Death is certainly one of the main points of Dwein Baltazar'sOde to Nothing, which makes it by definition a morbid movie. Luckily, Baltazar's points are somewhere else other than in death-obsessed individuals and society, so death here enters the familiar and always welcome territory of absurd humour. The film had its world premiere at home, at QCinema International Film Festival, before internationally premiering in the competition of Karlovy Vary and heading to the North American premiere at Fantasia in Montreal.
It seems that our leading lady Sonya (played by Marietta Subong, alias Pokwang, a huge TV star in Philippines) just waits for the death to take her in her home above the funeral parlour where she works. The business is slow and even when a potential clients come, they are usually trying to bargain. Other than that, Sonya co-exists in silence with her father Rudy (Joonee Gamboa) and tries to sweet-talk the loan shark Theodor (Dido de la Paz) into extending her credit line, hoping that the business will pick up. The mood Baltazar sets is conveniently drab and devoid of colour in a slow-moving pace, with sudden visits of the local taho vendor Elmer (Anthony Falcon, the star of the Baltazars previous films Gusto Kita with All My Hypothalamus and Mamay Umeng) being the only ones to bring some colour in Sonya's life.
Her luck might change with a Jane Doe dead body being delivered to her shop one appropriately rainy night. Since it remains unclaimed, Sonya decides to dress it up and adopt it as her personal talisman of sorts, hoping that the dead will bring more dead, which will bring more money and drive Theodor away. She even talks to the body and sort of prays to it for help. It seems that the solution works for a moment, at least for Sonya and Rudy internally, as they start to communicate to each other and even to the outside world. But when the lack of financial gain meets up with Theodor's exponentially growing greed, Sonya is being pushed well over the edge of reason...
Baltazar's films feature uncommunicative characters, with a lot of internalized emotion and conflicts, so Ode to Nothing is no exception to that. It certainly works as a social commentary of sorts about Filipino way of life, especially in quiet suburbs and provincial towns where the slowly decaying of the setting is confronted by the pressure of financial and other hardships of the ever-faster world of power, influence and capital.
In that sense, Baltazar does good to keep his pace down and to use the colours of the interior and exterior and the architectural structures as his means of expression. The boxy 4:3 cinematography with cropped corners handled by Neil Daza serves the purpose well and the chiaroscuro play with natural colours in dimmed lighting sometimes feels like poetry on certain level, especially combined with the meditative feeling it evokes insisting on minutiae of the daily life.

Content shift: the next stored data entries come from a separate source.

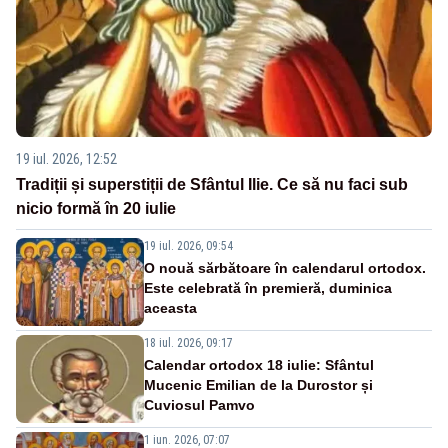
19 iul. 2026, 12:52
Tradiții și superstiții de Sfântul Ilie. Ce să nu faci sub
nicio formă în 20 iulie
19 iul. 2026, 09:54
O nouă sărbătoare în calendarul ortodox.
Este celebrată în premieră, duminica
aceasta
18 iul. 2026, 09:17
Calendar ortodox 18 iulie: Sfântul
Mucenic Emilian de la Durostor și
Cuviosul Pamvo
1 iun. 2026, 07:07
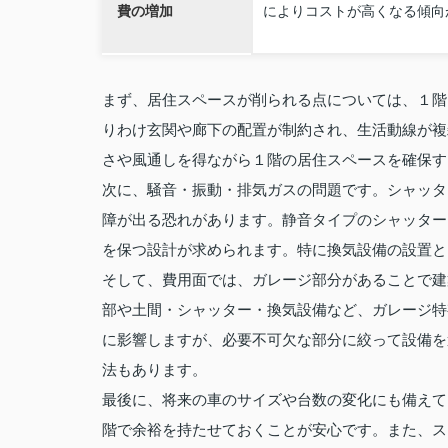
費の増加
によりコストが高くなる傾向
まず、居住スペースが削られる点については、１階
りわけ玄関や廊下の配置が制約され、生活動線が複
さや風通しを得ながら１階の居住スペースを確保す
次に、騒音・振動・排気ガスの問題です。シャッタ
障が出る恐れがあります。静音タイプのシャッター
を保つ設計が求められます。特に換気設備の設置と
そして、費用面では、ガレージ部分があることで建
部や土間・シャッター・換気設備など、ガレージ特
に影響しますが、必要不可欠な部分に絞って設備を
法もあります。
最後に、将来の車のサイズや台数の変化にも備えて
階で余裕を持たせておくことが安心です。また、ス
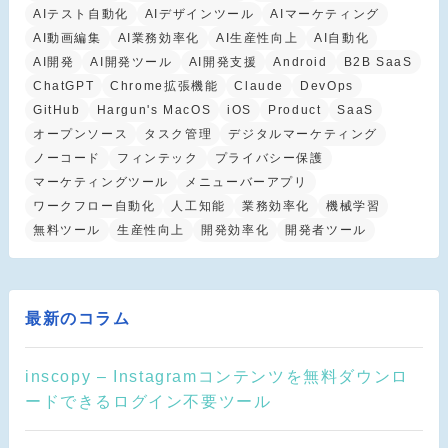
AIテスト自動化
AIデザインツール
AIマーケティング
AI動画編集
AI業務効率化
AI生産性向上
AI自動化
AI開発
AI開発ツール
AI開発支援
Android
B2B SaaS
ChatGPT
Chrome拡張機能
Claude
DevOps
GitHub
Hargun's MacOS
iOS
Product
SaaS
オープンソース
タスク管理
デジタルマーケティング
ノーコード
フィンテック
プライバシー保護
マーケティングツール
メニューバーアプリ
ワークフロー自動化
人工知能
業務効率化
機械学習
無料ツール
生産性向上
開発効率化
開発者ツール
最新のコラム
inscopy – Instagramコンテンツを無料ダウンロ
ードできるログイン不要ツール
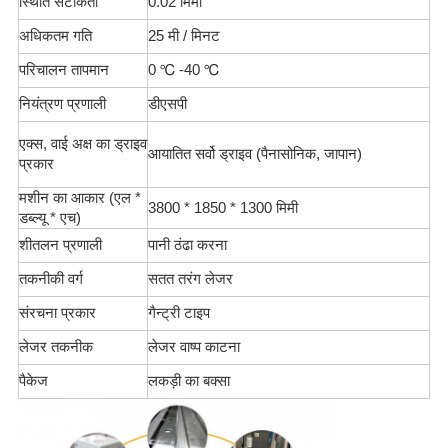
स्थिति सटीकता
0.02 मिमी
अधिकतम गति
25 मी / मिनट
परिचालन तापमान
0 ℃ -40 ℃
नियंत्रण प्रणाली
डीएसपी
एक्स, वाई अक्ष का ड्राइव
आयातित सर्वो ड्राइव (पैनासोनिक, जापान)
प्रकार
मशीन का आकार (एल *
3800 * 1850 * 1300 मिमी
डब्ल्यू * एच)
शीतलन प्रणाली
पानी ठंढा करना
तकनीकी वर्ग
सतत तरंग लेजर
संरचना प्रकार
गैन्ट्री टाइप
लेजर तकनीक
लेजर वाष्प काटना
पैकेज
लकड़ी का बक्सा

The acting is flawless throughout and it is completely adequate to tell an endearingly bizarre story of death, life and superstition which we should take at face value. That is not that hard to do since Ode to Nothing never ceases to hold its viewers in a firm grip. The only problem with it is that we might want a bit more of this strange and unique atmosphere and the brisk format of 90 minutes seems a bit too tight.